▼

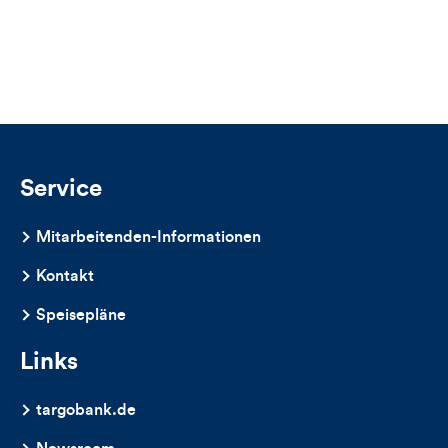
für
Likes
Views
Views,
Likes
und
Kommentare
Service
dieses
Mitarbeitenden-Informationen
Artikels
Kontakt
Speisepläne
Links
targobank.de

▲
▼

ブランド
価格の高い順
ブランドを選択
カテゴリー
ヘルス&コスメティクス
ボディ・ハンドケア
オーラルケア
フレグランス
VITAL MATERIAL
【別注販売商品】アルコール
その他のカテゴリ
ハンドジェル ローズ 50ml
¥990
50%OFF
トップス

▲

▶ **REQUIRED ACTION**:
Everything starting at the line containing "Mitarbeitenden-Informationen" and ending at the line containing "targobank.de" in the records above should be repeated exactly, and only that.

▶ **RESPONSE BELOW**:
Mitarbeitenden-Informationen
Artikels
Kontakt
Speisepläne
Links
targobank.de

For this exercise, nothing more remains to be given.